Spray Lakes Sawmills and Alberta Sustainable Resource Development (SRD) say the cuts could prevent a mountain pine beetle outbreak, but local environmental groups are far from convinced.
“If you accept that logic, then in fact they should be logging Banff and all the protected areas in K-Country — and they’re not. It’s clearly not required,” says Ralph Cartar, a University of Calgary ecologist who’s part of the Bragg Creek Environmental Coalition. “SRD has acted with complete indifference to the cultural and recreational values embodied in that Trans Canada Trail. We find that shocking.”
Sections of the Lusk Pass and Baldy Pass trail systems — many of which were originally logging roads — are part of the Trans Canada Trail, which will eventually stretch 18,000 kilometres across the country into every province and territory. James Clark, trail director for the Trans Canada Trail, says there’s not much his organization can do since it doesn’t actually own or operate any of the trails. “It’s not something that you like to happen,” he says, “but unfortunately, like everything else, it kind of does. We try to work with the agencies that have jurisdiction over that trail as much as we can.”
While clearcuts are typically kept well out of public view, the area in question is a quick walk east of Barrier Lake and Highway 40. Hikers and snowshoers heading south on the Lusk Creek Trail are greeted by a yellow caution sign warning that the trails are “affected” by “active logging and road building operations.” Trucks laden with trees roar past the sign every few minutes, and other machines can be heard droning to the south. “It’s just senseless,” says Doug Sephton, a Bragg Creek resident who co-founded Save Kananaskis. “I have no problem with logging. I have no problem even with clear-cut logging. But that’s not the issue. The issue is that they shouldn’t be doing it in Kananaskis.”
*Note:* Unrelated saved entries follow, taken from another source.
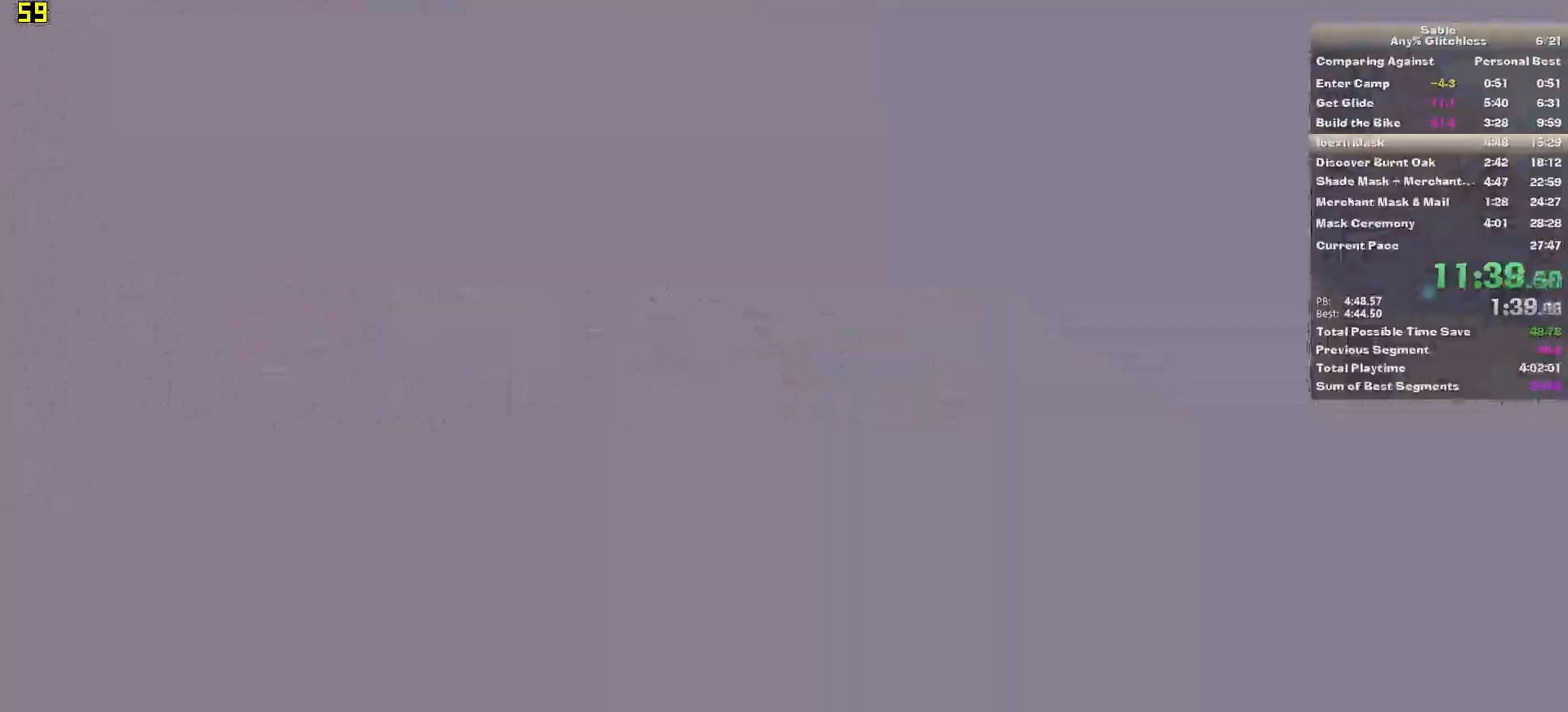
{"keys": ["w"], "mouse": [], "events": [[220, "a", "down"], [280, "a", "up"]]}
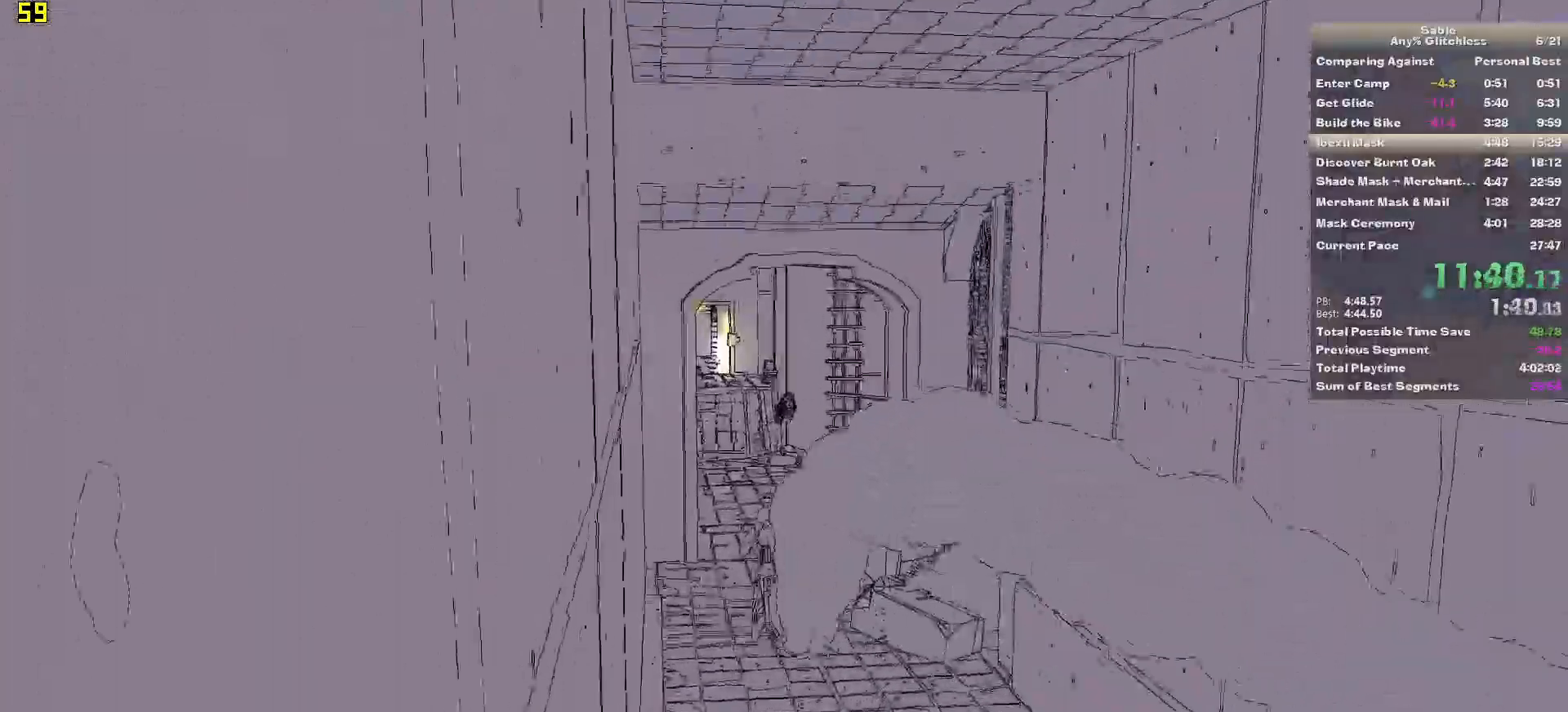
{"keys": ["w"], "mouse": [], "events": [[280, "a", "down"], [320, "a", "up"]]}
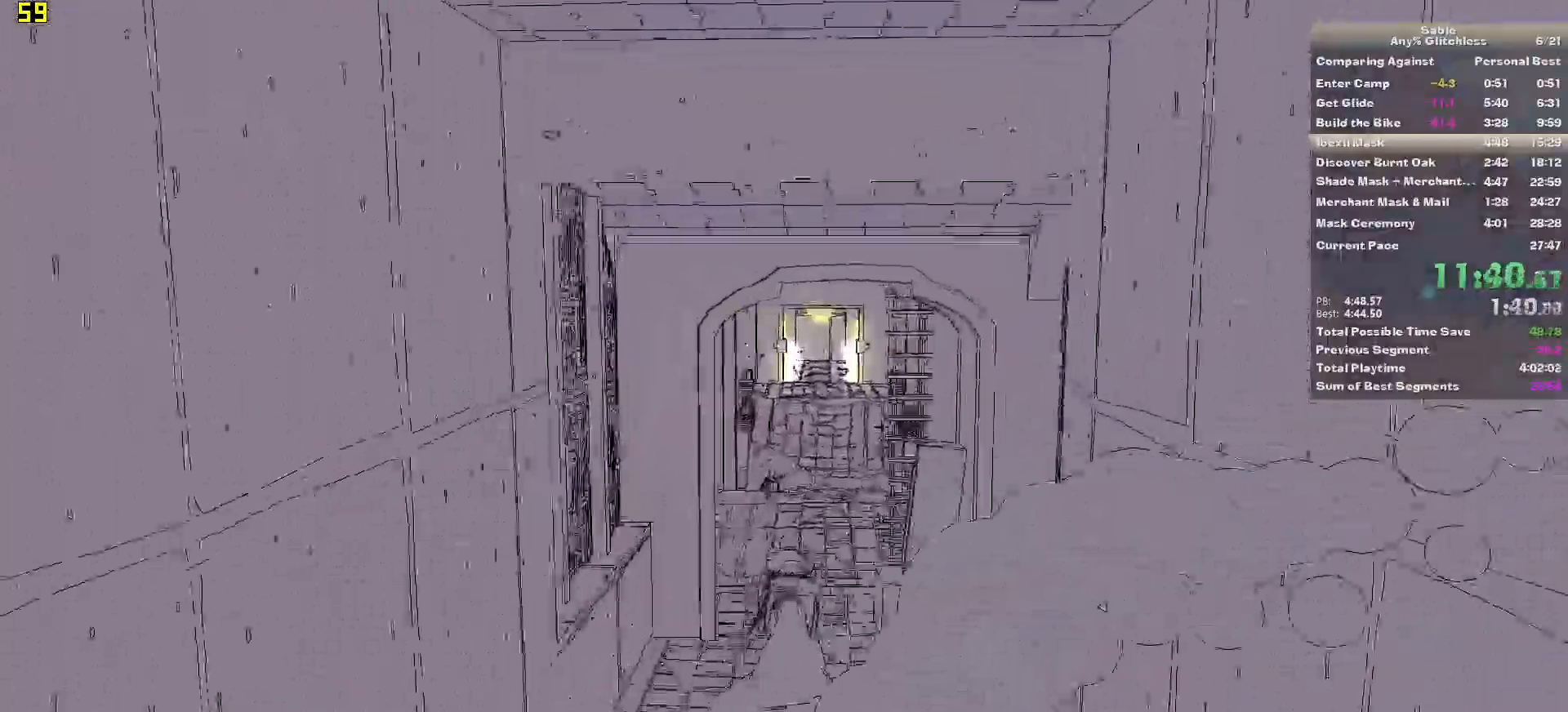
{"keys": ["w"], "mouse": [], "events": [[260, "d", "down"], [340, "d", "up"]]}
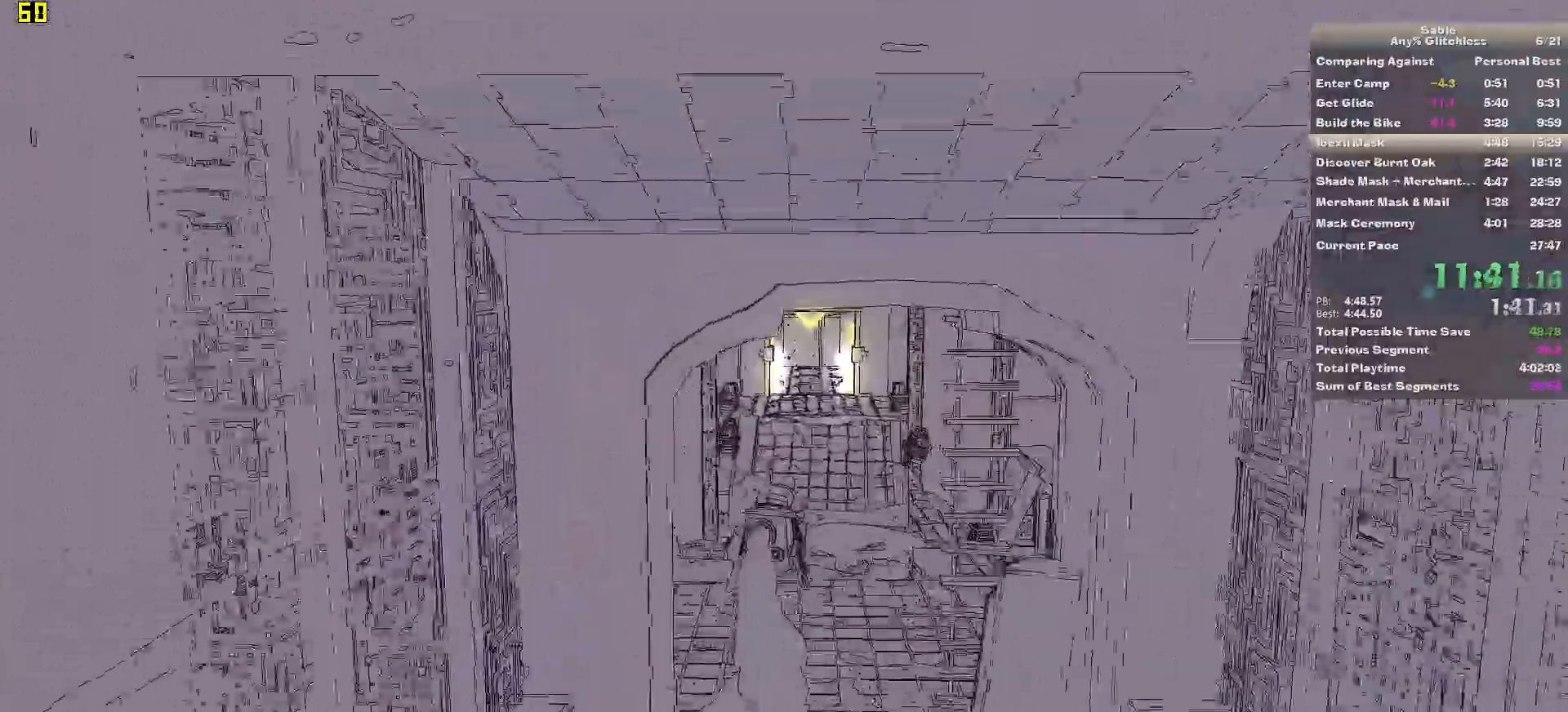
{"keys": ["w"], "mouse": [], "events": []}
Those who walk further down the road will find a pile of long, spindly pine trunks. Behind the pile is a small clearcut, one of many in the area. Gord Lehn, Spray Lakes Sawmills’ woodlands manager, says the company planned on cutting these patches of the forest in future years, but SRD asked it to harvest them earlier to prevent the pine beetle’s advance from B.C. since the weather hasn’t been cold enough to kill the insect. “We feel we can have some success in limiting the spread of the mountain pine beetle by doing this,” says Dave Ealey, an SRD spokesperson. Lehn says his company has already found some beetle-infested trees in the area. “[That area] has got pine stands in the age and size class that are very ripe for picking from the beetle’s perspective,” he says.
Lehn points out many of the recreational trails Spray Lakes Sawmills is now using were created by the forest industry. “We’re back on using some of those old trail systems that were for logging in the first place,” he says. The company will log in the area for about a month longer and will return again next winter to log further into the bush. “I can’t say we’ll totally avoid all trails, but certainly the majority of the impact on the trails will be from this season,” says Lehn, adding that reclamation work will begin next summer. “By the time we finish the 2009 season, everything will be reforested and planted and… usable again.”
Provincial parks make up roughly 60 per cent of Kananaskis Country. Those areas are protected; companies can’t log there. However, the non-park areas are open to industrial activity, including logging and gas-drilling. The Bragg Creek Environmental Coalition and Save Kananaskis group both want Alberta Tourism, Parks, Recreation and Culture (TPRC) to create a park in the area where Spray Lakes Sawmills is logging, and thereby protect it from industrial exploitation. “SRD and TPRC are at odds with each other and don’t have a coherent policy,” says Sephton. If they did have a coherent policy, he says, “you wouldn’t have a logging operation wiping out a Trans Canada Trail.”
A 2006 Alberta Forest Products Association survey showed 84 per cent of Albertans believe “use of forests should be based firstly on preserving and protecting the environment and sustaining wildlife habitat,” even “at the expense of sustained economic benefits and jobs.” That statistic, Sephton says, shows Albertans’ deep appreciation for the forest in areas like Kananaskis. “Yet [the government] persists in this policy of destroying it,” says Sephton. “They’re not good stewards of the land.”